Under the tutelage of general manager Daryl Morey the Houston Rockets ushered in a new age of team construction and statistics.
Chris Paul is heading to Houston to join James Harden, giving the Rockets two All-Stars in the backcourt to lead their chase for an NBA championship.
In the league’s second blockbuster trade in less than a week, the Rockets acquired Paul from the Los Angeles Clippers on Wednesday in exchange for Patrick Beverley, Lou Williams, Sam Dekker, Montrezl Harrell, Darrun Hilliard, DeAndre Liggins, Kyle Wiltjer, a protected first-round pick next year and cash considerations. The Rockets acquired Hilliard from Detroit and Liggins from Dallas for cash considerations before adding them to the deal.
“It’s a weapons race in the NBA and you’re either in the weapons race or on the sidelines,” Houston general manager Daryl Morey said.
“We felt like with James Harden in his prime and Chris Paul in his prime this gives us a real shot to chase the juggernaut teams that are out there. This puts us right there with them.”

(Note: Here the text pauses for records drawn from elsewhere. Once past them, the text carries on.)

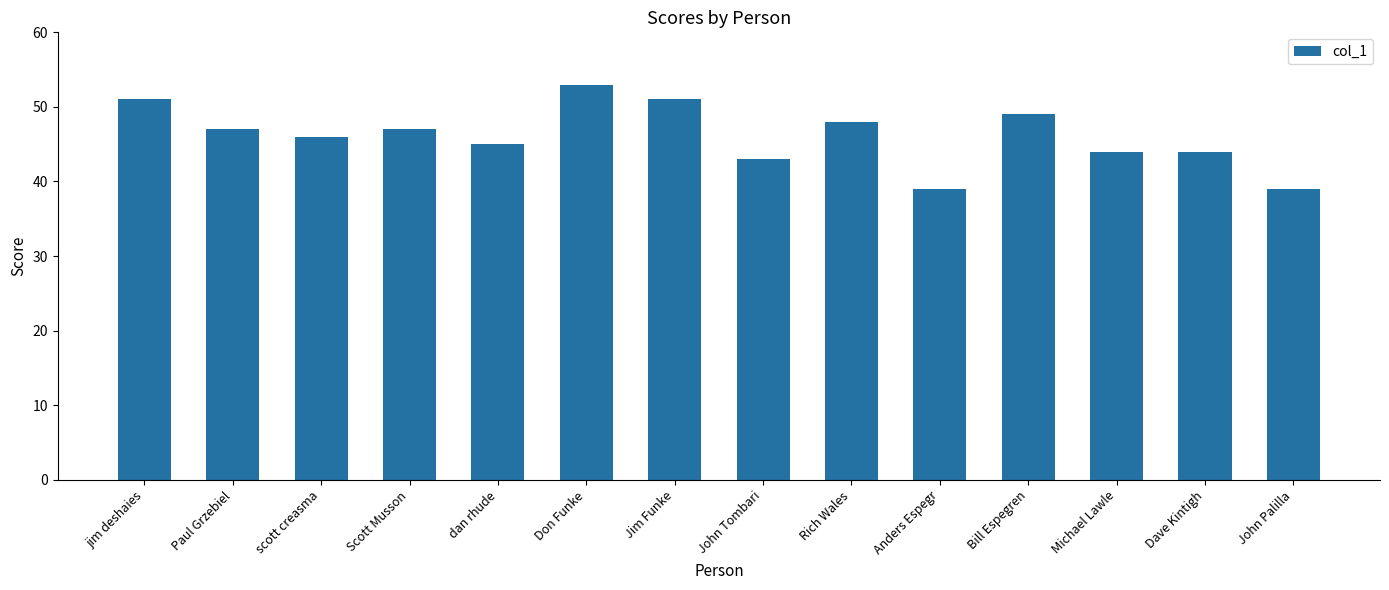

What is the sum of the values at scott creasma and Rich Wales?

94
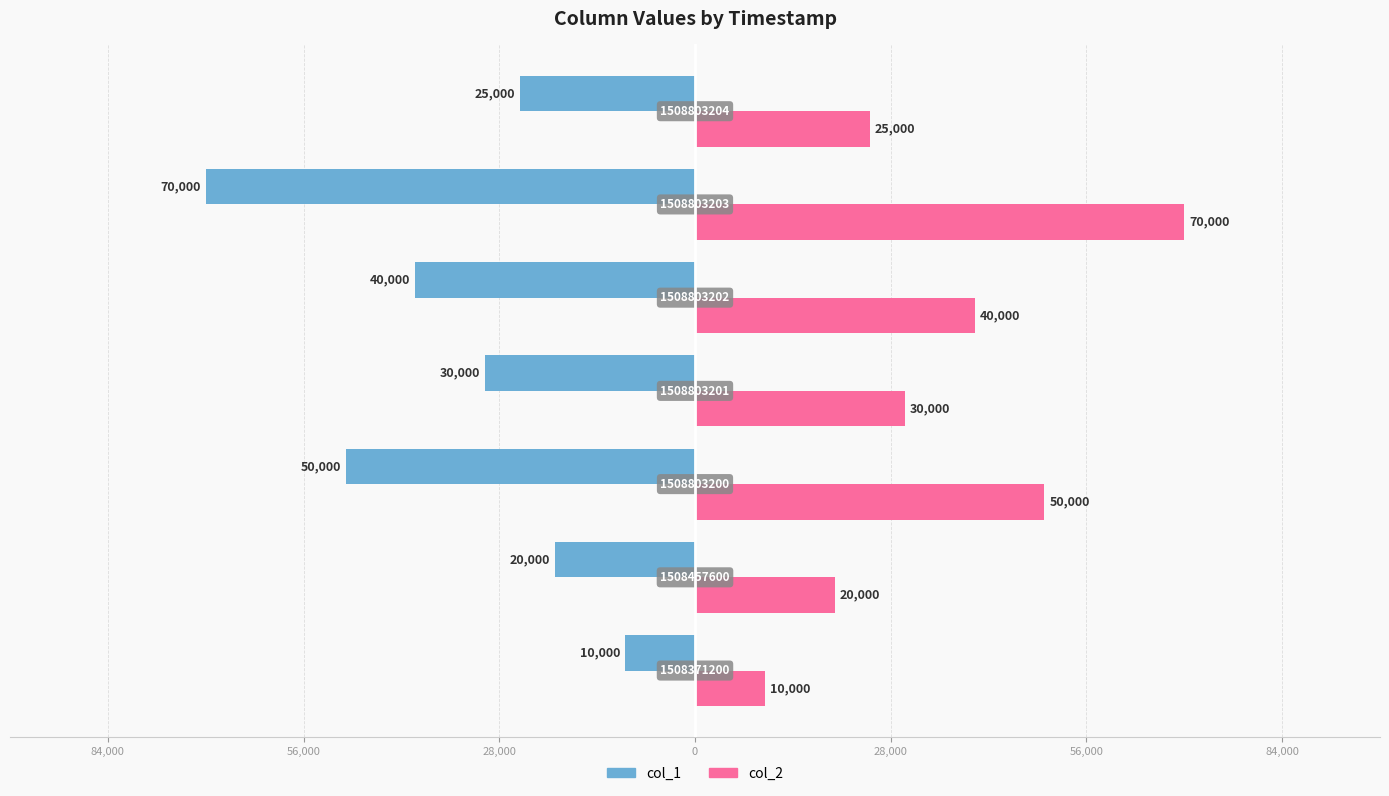

Reading right to left, list all the values displayed in this chart.

col_1: -25000	-70000	-40000	-30000	-50000	-20000	-10000
col_2: 25000	70000	40000	30000	50000	20000	10000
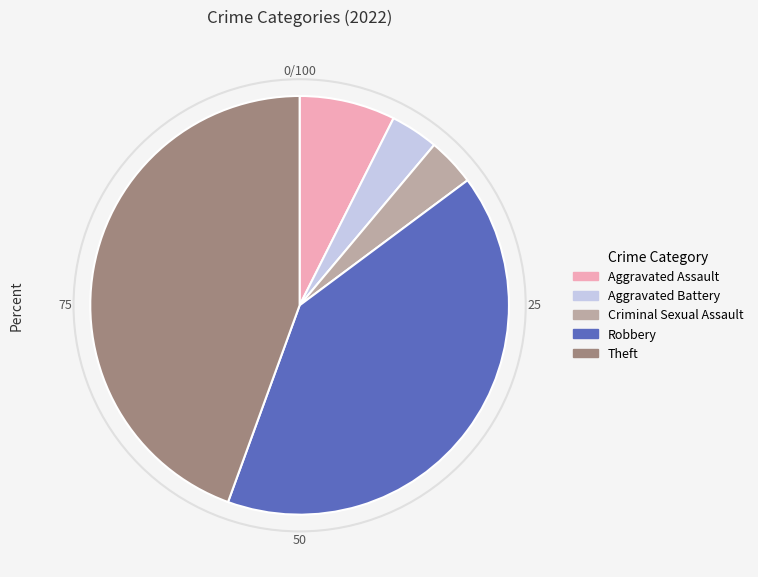

How many segments does this pie chart have?

5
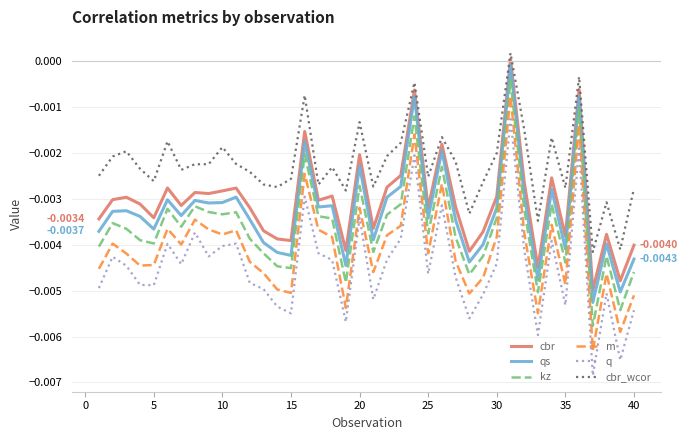

True or false: q and cbr_wcor cross at least once.

False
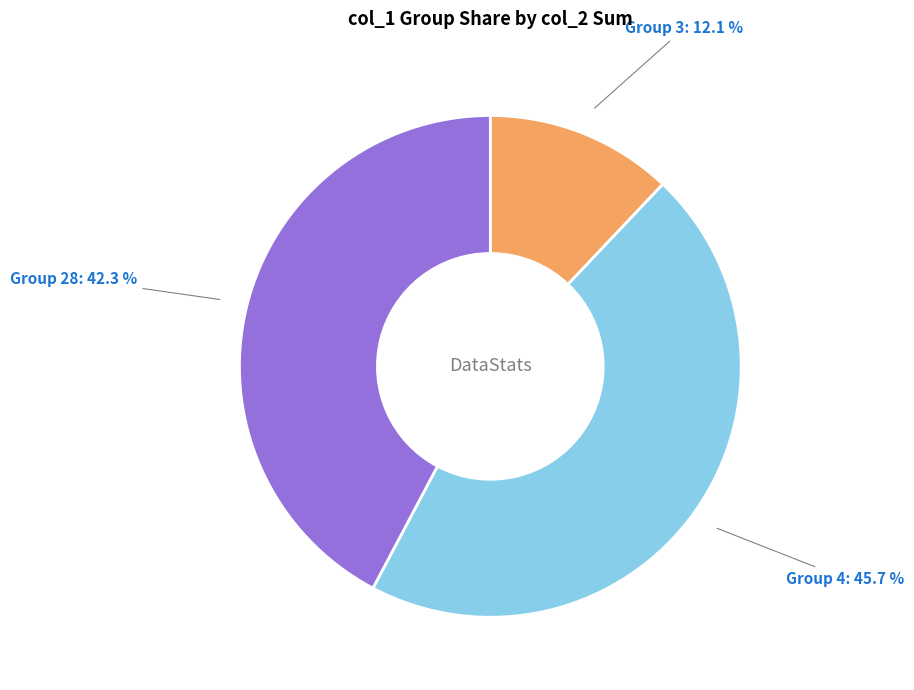

Rank the categories by value from highest to lowest.

Group 4: 45.7 %, Group 28: 42.3 %, Group 3: 12.1 %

Both the Clippers and Houston will look far different next season than they did in again falling short in the playoffs. The roster overhauls came five days after Minnesota sent three players to Chicago for All-Star Jimmy Butler to kick things off with NBA free agency opening on Saturday.
The 32-year-old Paul will be playing for his third team after opting in for the last year of his contract so the Clippers could work on a deal.
Morey wanted to get this deal done early so Paul could help Harden woo free agents to Houston.
“Now that we have James and Chris I think people are going to look in free agency and say: ‘Hey I can make this money there but maybe for close to the money but not quite as much I’m going to come to Houston and try to win a ring,”‘ he said. “So that’s a big difference walking in with that kind of a situation.”
Paul is a nine-time All-Star who has averaged 18.7 points, 9.9 assists, 4.4 rebounds and 2.3 steals over his 12-year career, though he has been dogged with criticism in recent years for failing to help the Clippers get out of the second round of the playoffs.
Los Angeles reached the postseason in each of Paul’s six seasons with the team, but the Clippers were eliminated in the first round three times and in the Western Conference semifinals three other times.